Mais il y a ce problème. Pourquoi
suis-je incapable d'être plus fantasque lorsque j'écris ? Pour quelle raison
suis-je à ce point entravé avec les mots ? Pourquoi m'est-il donc si
difficile de m'accorder au langage autant que de m'en affranchir ?
Lorsque j'écris je ne suis jamais au bon endroit. Je ne parviens jamais à faire le
point. Parfois j'ai l'impression de me répandre. De ne
parler que de moi. Alors je m'en veux. Si je tente d'être objectif, mon
objectivité peut paraître sombre, pessimiste. J'essaie d'être factuel
parfois, mais c'est souvent chiant. De temps en temps je m'efforce de
prendre du recul, de la distance. D'analyser la situation. Je peux même
m'arriver d'écrire des choses pertinentes.
Et après ? What´s the use ?
Pourtant la connerie je la flaire bien, et de loin. Elle m'insupporte.
Mais à quoi bon la dénoncer, elle se répand dans un monde où de toute
façon je ne serai bientôt plus.
Parfois j'ai l'innocence et l'étonnement
du rêveur égaré dans un songe. C'est là ma vraie nature. Je n'ai jamais
bien compris la réalité. Elle m'est toujours apparue aussi énigmatique
que confuse.
Mais il m'arrive aussi d'avoir le regard de
celui qui à cinq avait déjà vu à quoi ressemble un type mort et mutilé dans un fossé.

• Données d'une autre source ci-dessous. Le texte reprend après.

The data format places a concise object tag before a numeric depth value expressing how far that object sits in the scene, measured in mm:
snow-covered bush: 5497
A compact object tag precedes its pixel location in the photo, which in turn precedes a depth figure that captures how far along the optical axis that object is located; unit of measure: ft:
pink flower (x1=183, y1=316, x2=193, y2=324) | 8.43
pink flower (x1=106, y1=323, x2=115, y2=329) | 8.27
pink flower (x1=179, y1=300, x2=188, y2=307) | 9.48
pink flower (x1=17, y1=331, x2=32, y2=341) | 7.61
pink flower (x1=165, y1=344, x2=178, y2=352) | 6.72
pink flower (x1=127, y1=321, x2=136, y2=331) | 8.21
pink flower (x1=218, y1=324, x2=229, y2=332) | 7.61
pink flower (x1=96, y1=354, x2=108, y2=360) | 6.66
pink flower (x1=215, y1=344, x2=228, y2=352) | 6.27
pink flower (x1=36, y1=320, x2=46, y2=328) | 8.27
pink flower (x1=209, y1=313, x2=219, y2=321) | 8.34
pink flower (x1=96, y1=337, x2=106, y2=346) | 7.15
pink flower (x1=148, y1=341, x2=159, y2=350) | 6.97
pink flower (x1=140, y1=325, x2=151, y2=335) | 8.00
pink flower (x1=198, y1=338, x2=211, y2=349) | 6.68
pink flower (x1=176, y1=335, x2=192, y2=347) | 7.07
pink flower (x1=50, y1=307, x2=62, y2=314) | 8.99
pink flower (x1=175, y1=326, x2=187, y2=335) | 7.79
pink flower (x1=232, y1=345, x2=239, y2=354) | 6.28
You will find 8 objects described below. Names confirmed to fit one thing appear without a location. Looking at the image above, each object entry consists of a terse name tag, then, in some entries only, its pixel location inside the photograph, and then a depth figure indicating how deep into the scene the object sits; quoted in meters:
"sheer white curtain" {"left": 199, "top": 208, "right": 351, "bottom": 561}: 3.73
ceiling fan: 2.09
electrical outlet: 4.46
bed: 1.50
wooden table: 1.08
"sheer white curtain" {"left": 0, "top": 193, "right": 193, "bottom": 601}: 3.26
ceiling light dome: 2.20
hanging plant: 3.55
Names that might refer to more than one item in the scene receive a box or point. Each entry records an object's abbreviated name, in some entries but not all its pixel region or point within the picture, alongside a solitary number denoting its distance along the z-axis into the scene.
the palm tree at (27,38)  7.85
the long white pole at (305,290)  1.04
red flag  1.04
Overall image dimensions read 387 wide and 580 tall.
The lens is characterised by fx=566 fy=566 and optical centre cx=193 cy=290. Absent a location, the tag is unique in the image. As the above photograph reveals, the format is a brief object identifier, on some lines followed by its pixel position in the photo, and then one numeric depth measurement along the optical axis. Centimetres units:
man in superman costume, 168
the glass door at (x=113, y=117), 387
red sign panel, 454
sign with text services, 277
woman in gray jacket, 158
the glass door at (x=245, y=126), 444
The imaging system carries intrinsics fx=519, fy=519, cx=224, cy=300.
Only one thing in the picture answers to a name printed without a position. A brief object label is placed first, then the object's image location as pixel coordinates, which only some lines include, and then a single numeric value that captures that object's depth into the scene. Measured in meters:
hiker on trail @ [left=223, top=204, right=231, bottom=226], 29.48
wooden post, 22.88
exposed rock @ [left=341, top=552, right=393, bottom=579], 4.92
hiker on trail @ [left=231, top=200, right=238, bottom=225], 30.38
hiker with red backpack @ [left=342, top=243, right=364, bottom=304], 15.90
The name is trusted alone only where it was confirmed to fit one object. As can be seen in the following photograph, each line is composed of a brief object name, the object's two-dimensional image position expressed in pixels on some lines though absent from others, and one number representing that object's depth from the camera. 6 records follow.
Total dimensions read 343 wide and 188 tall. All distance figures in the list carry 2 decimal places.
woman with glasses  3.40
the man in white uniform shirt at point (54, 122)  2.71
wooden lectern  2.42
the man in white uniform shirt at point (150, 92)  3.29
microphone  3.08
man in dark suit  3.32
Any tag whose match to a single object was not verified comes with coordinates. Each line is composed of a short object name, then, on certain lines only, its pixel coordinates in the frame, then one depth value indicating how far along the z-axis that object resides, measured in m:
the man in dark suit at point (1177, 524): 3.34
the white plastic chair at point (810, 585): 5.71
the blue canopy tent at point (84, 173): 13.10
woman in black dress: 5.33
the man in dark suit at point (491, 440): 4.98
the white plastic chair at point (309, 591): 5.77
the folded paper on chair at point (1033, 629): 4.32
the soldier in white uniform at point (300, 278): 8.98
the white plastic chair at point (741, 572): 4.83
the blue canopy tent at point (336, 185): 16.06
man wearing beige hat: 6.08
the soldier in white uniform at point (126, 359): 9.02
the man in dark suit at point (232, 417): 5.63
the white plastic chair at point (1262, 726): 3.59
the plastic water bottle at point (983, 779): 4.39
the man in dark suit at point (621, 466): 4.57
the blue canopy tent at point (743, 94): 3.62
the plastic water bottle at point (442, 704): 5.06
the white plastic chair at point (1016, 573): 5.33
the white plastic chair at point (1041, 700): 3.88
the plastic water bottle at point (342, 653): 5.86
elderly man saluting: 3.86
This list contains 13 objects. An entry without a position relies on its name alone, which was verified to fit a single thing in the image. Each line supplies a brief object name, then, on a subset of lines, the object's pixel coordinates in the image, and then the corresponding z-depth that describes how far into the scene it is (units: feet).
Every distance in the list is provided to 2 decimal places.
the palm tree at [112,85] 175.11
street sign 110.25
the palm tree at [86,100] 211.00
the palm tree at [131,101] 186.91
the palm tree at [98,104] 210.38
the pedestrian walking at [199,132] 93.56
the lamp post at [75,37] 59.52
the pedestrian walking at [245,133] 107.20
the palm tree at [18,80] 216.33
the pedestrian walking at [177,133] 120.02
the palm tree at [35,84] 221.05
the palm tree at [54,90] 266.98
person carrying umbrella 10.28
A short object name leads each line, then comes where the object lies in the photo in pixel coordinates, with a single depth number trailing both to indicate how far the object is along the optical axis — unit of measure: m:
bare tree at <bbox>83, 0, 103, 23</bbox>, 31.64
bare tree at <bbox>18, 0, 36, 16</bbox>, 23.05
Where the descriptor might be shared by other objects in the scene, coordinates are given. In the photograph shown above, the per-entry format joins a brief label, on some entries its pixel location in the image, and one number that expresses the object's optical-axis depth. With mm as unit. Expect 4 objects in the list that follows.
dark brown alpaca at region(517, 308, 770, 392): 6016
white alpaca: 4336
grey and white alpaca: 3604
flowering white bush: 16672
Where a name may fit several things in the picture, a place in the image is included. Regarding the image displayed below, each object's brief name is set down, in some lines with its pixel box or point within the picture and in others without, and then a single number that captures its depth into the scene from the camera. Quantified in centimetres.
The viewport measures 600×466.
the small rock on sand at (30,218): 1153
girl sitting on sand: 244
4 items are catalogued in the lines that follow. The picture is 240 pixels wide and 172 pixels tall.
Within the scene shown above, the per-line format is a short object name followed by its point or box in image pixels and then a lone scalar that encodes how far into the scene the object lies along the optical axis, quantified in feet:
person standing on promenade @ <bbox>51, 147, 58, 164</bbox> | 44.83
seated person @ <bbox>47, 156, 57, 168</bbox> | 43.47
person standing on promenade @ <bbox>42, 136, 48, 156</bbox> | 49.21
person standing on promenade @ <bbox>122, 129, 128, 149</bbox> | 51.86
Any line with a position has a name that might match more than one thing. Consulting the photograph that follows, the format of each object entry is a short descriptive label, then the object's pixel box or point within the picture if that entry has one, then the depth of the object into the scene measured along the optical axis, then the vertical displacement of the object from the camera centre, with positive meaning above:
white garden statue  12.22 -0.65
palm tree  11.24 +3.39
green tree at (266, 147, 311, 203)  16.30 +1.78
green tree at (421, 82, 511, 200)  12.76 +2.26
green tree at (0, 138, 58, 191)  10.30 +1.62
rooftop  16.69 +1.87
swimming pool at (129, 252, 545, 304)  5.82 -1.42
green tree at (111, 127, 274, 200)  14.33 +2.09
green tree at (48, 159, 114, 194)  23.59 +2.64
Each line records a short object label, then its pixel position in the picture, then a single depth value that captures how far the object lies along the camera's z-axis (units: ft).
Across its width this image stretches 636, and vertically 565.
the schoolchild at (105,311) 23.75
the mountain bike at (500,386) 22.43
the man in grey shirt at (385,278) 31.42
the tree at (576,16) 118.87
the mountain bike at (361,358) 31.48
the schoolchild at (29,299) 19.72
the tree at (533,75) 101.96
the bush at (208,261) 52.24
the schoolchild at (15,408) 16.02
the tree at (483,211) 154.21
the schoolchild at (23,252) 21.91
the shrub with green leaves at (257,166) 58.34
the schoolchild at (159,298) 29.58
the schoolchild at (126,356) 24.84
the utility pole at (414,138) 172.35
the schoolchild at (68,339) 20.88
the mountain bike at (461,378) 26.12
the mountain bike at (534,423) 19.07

Et qui se souvient de l'odeur.
Et qui sait depuis longtemps que les mouches aiment se promener sur les plaies.
Et j'ai
alors l'impression d'avoir cent ans.
A l'époque cela m'avait paru sidérant
énigmatique effrayant et presque irréel. Mais ce que je trouvais alors
vraiment bien plus triste c'était la fin du film "Crin Blanc",
lorsqu'il galope vers la mer. Rien que d'y repenser ça me noue la
gorge. Ce film racontait l'histoire d'amour entre un enfant prénommé
Folco et un cheval ; une histoire sans mot une histoire d'instinct. Une
histoire qui pourtant finissait mal : pour échapper au gardians qui le
poursuivaient Crin-blanc s'enfonçait dans les eaux du delta avec l'enfant
accroché à son dos. Je me souviens, ce film était projeté sous une de
ces vastes tentes de l'armée à la batterie de Djelfa. Peut-être avais-je
besoin de rendre cette fiction plus forte que la réalité dans laquelle
j'étais immergé pour en conjurer ou refouler l'effroi qu'elle suscitait.
Mais je me perds en digressions. J'ai de la fuite dans les idées.
Je voulais juste raconter que l'été dernier, à Bordeaux, lors de ce qui ne fut qu'une parenthèse entre deux confinements, à cet endroit sous ce ciel, alors que je me promenais au jardin public, léger, heureux d'être dans cette ville qui me ramène à quelques souvenirs d'enfance, j'ai songé que je refoulais trop ma fantaisie. Celle dont je sais si bien user, en certaines circonstances, lorsque je fais l'acteur par exemple. Celle qui surgit parfois avec mes clandestins, quand je ne réfléchis pas. Oui au pied de ces grands arbres, enfin plutôt de ces grandes herbes, puisque les palmiers sont des monocotylédones, je me suis fait une promesse que je n'ai toujours pas tenue.